To understand the formation of some of them, it must be noticed that the same radical R1° delocalized on carbon atoms 1 to 3 will be formed by HexN1 and HexN2, whereas another common radical R2° delocalized on carbon atoms 2 to 4 will be formed by HexN2 and HexN3.
Q10. What is the common reaction between allylic alkenyl radical and HO2?
As already mentioned, unsaturated C6 aldehydes and ketones might also be formed by termination reactions between allylic alkenyl radical and HO2.
Q11. What is the kinetics of oxidation in adiabatic conditions?
It appears that the kinetics of oxidation in adiabatic conditions presents complex patterns such as a non-Arrhenius behavior and thermokinetic interactions.
Q12. What is the reaction of the benzyl radical?
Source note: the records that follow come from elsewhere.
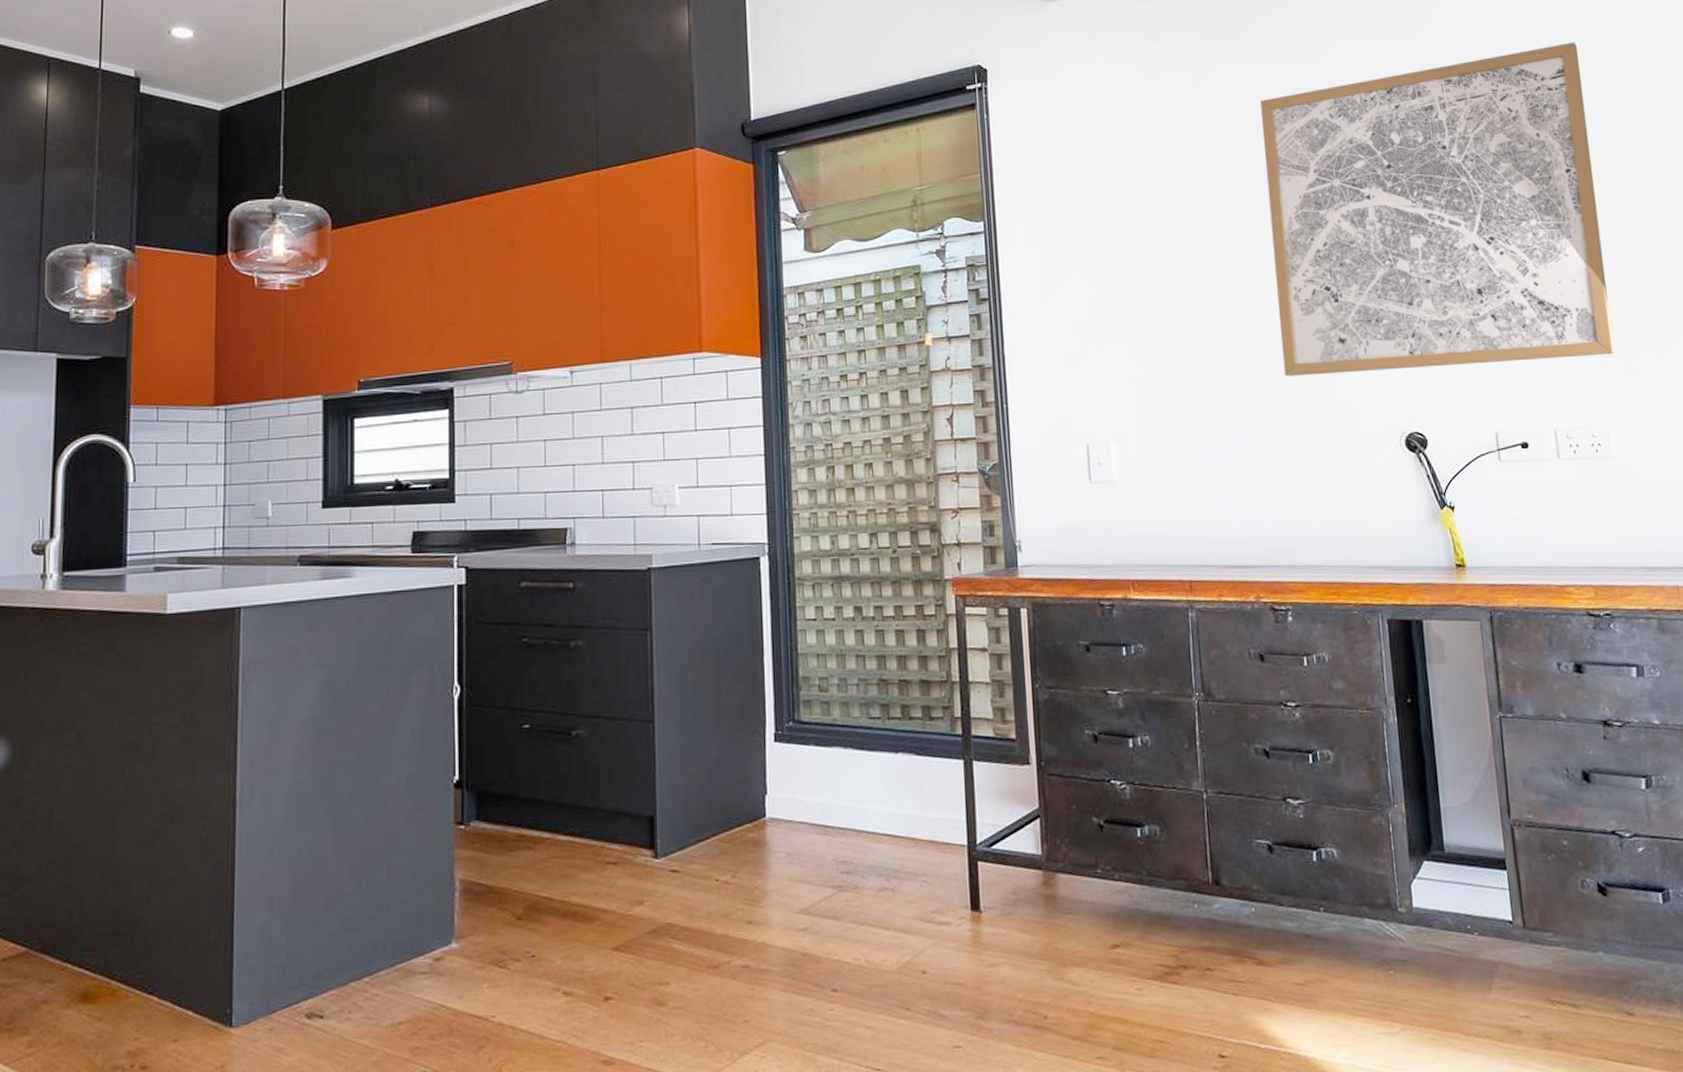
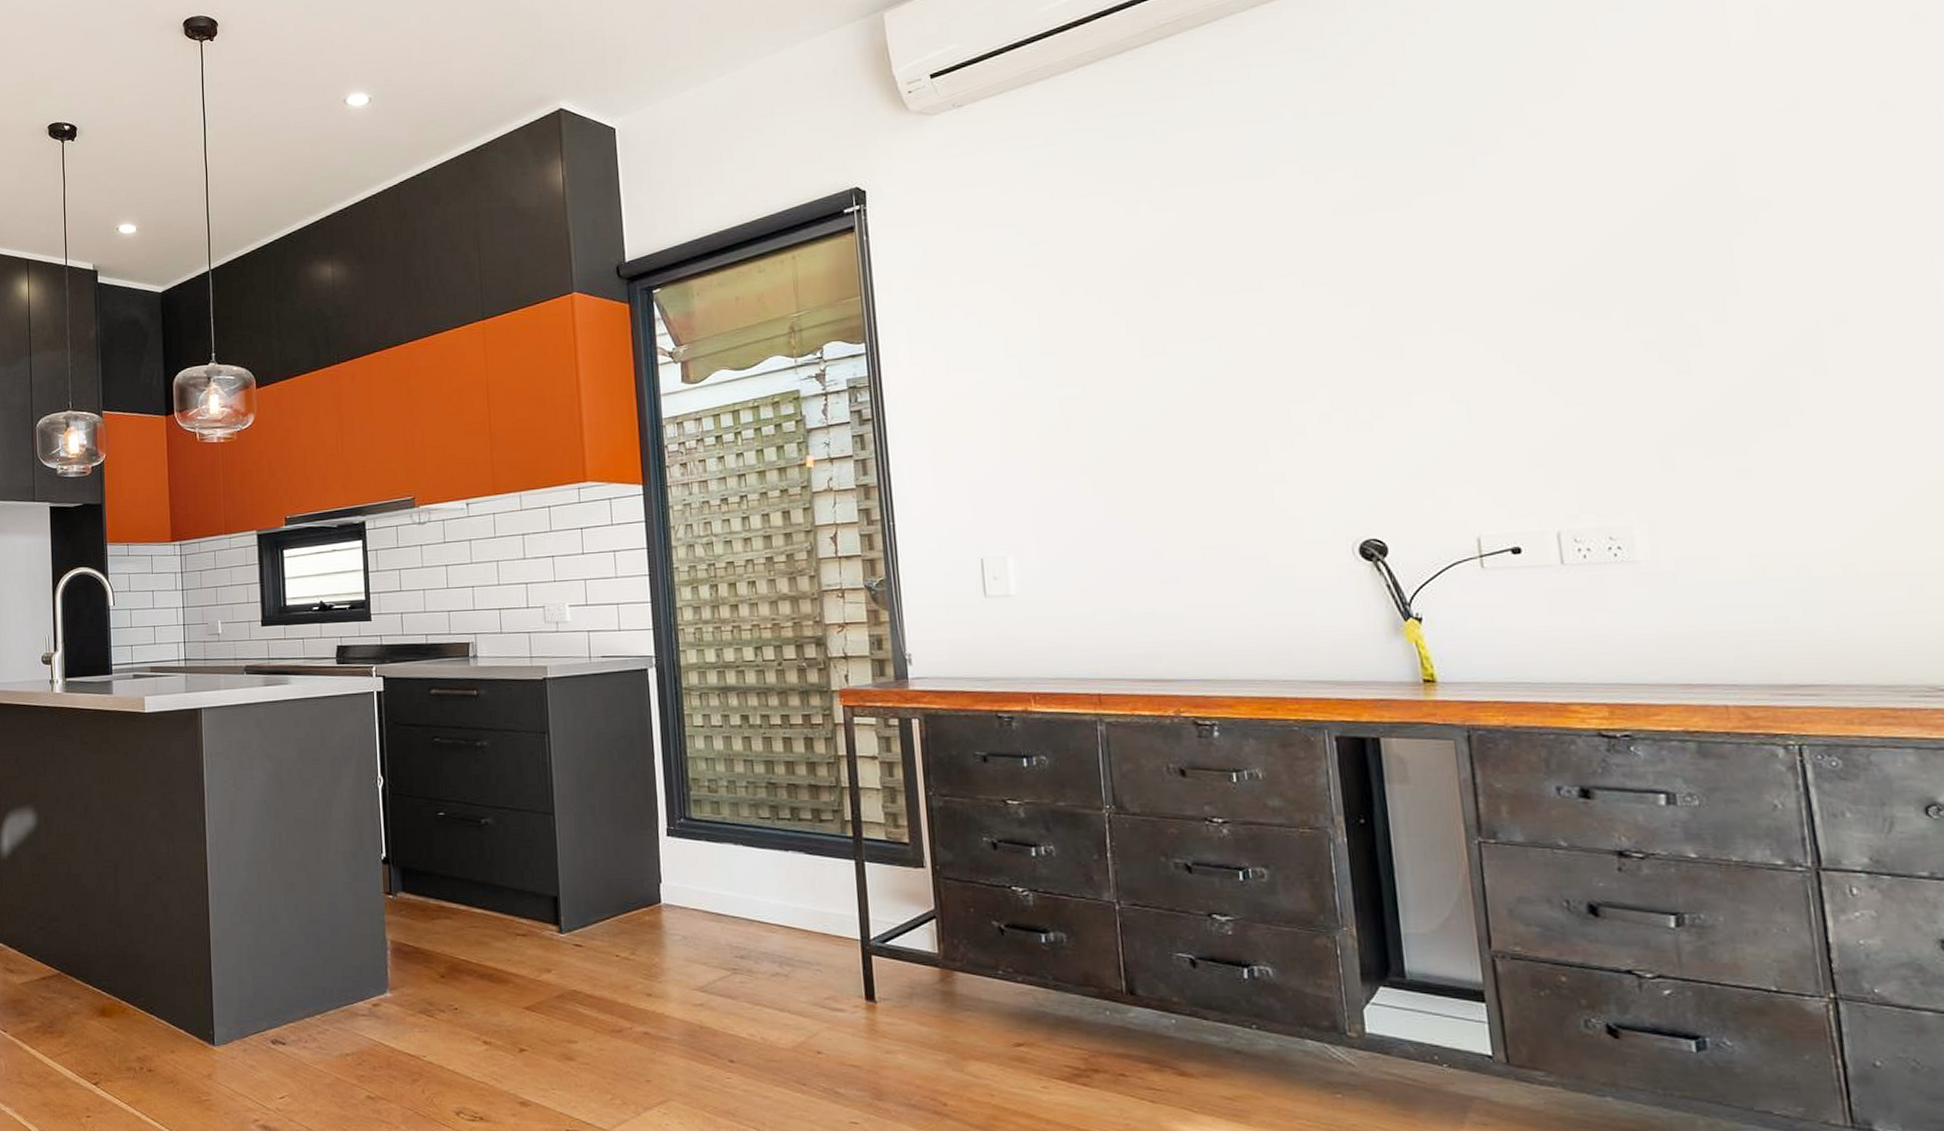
wall art: present [1260,42,1615,376] -> none [1179,90,1643,484]

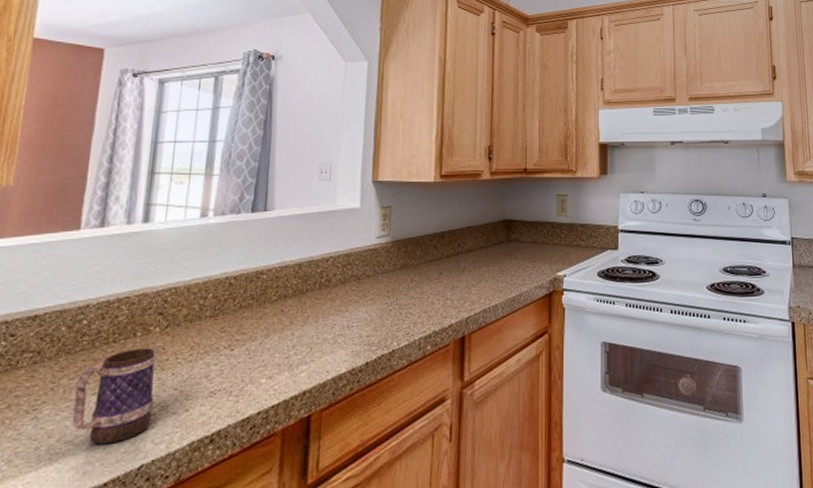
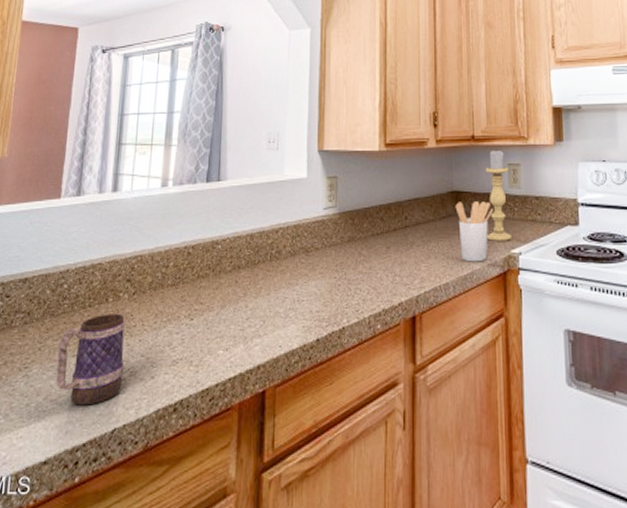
utensil holder: none [506,229,542,285] -> present [455,201,493,262]
candle holder: none [535,181,557,265] -> present [485,149,511,241]

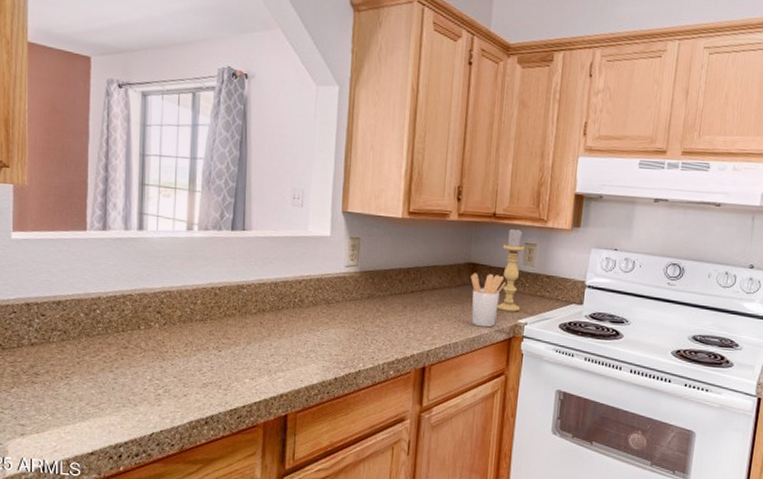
mug: present [55,313,125,406] -> none [96,339,159,413]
The termination reaction and the following delayed branching reaction are often taken for granted in the case of the highly stabilized benzyl radical [17,18].
Q13. What is the scheme of oxidation of alkenes?
A previous study of auto-ignition of n-pentane and 1-pentene in the same range of temperature and pressure has shown that the scheme of oxidation of alkenes is more complex than the scheme of oxidation of alkanes because alkenes are also oxidized by reactions specific to the presence of the double bond: the addition of radicals OH and HO2 to the double bond [5,6].
Q14. What is the reaction that produces unsaturated aldehydes and ketones?
The reactions producing unsaturated aldehydes and ketones indicate internal transfers of an allylic H through a four-centers transition state: HexN1 → HexN2Al and HexN1On3; HexN2 → HexN1On3, HexN3On2, and HexN2Al; HexN3 → HexN3On2 and HexN4On3.
Q15. Why is the peroxidation of allylic R° not favored?
R° is not favored because of the relatively shallow well of 75-90 kJ.mol-1 compared to 134-155 kJ.mol-1 for alkyl radical [21,22].